New Name, Same Old Education Fad

Regarding Wednesday’s article in Education News, “The Pros and Cons of Technology the Classroom” by April Sutphen provides some good information.  However, she does not address many of the negatives, and these omissions are important since they deal with things such as the difference in how the brain performs reading using digital devices rather than books or other print media; how the brain retains what a person writes down; and how well a student masters math facts and procedures using calculators or computers vs. pencil and paper; the newly reported benefits of writing in cursive rather than computer writing. About ten years go Dr. Marc Bauerlein of Emory University’s English Department wrote an excellent book covering theses topics as have several others later on.
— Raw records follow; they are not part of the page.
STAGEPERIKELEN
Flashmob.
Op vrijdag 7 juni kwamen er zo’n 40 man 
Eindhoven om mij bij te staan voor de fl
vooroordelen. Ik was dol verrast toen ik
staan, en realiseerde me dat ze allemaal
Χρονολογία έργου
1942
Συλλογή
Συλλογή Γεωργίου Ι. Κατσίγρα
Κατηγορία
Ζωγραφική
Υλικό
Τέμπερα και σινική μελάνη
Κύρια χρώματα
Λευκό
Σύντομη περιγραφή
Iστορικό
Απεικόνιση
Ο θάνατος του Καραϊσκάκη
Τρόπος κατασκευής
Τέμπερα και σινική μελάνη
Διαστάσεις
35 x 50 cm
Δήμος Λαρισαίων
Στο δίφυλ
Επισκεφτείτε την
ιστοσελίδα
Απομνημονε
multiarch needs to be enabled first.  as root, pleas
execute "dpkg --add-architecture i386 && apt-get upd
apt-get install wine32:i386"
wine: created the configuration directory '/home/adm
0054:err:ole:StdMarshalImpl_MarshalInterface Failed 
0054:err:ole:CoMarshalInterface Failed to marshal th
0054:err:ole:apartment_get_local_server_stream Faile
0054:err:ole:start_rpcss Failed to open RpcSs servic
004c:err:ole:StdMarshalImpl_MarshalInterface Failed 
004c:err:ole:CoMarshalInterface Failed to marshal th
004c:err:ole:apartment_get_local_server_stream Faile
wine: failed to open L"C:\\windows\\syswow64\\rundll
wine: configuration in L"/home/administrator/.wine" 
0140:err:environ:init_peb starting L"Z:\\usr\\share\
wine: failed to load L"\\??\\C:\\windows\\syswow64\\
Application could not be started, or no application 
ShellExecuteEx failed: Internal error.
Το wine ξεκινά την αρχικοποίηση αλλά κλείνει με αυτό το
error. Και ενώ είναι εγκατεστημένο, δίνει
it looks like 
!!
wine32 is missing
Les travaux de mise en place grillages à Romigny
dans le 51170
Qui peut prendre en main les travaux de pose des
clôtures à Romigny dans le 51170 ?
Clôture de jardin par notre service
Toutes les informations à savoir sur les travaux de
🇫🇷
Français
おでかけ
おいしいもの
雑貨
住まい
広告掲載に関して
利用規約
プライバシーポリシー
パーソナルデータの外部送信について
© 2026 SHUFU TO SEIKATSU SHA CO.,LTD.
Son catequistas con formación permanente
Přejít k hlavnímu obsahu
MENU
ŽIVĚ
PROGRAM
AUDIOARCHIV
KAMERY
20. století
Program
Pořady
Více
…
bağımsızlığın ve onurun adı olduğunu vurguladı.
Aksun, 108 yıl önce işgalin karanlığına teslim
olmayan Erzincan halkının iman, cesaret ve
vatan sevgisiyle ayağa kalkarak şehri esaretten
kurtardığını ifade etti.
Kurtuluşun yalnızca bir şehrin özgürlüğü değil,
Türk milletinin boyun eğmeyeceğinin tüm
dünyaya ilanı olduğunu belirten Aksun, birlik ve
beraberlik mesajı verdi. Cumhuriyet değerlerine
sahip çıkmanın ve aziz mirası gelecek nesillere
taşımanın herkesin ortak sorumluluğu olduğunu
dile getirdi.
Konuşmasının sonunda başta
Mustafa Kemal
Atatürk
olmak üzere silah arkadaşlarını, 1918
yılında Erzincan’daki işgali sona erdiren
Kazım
New information is being uncovered all along and should be considered when decisions on instruction are being made.

In a related article today, The Global Search for Education: Teachers Talk Literacy Skills for a Digital World,” C. M. Rubin’s extensive list of names is impressive.  However, the names I recognized  disturbed  me since they are of people who have been such strong cheerleaders for the disastrous Common Core State Standards Initiative.  I specifically refer to Linda Darling Hammond, Michael Barber, Michael Fullan, Ken Robins, Richard Riley, Ken Robinson, and Dylan Williams.

Years ago, I said that it appears No Child Left Behind (NCLB) had through Partnership for 21st Century Skills (P21) been replaced with No Vendor Left Behind (NVLB) eventually called the Common Core State Standards Initiative (CCSSI). Looks like we’re stuck with this forever regardless of the name used.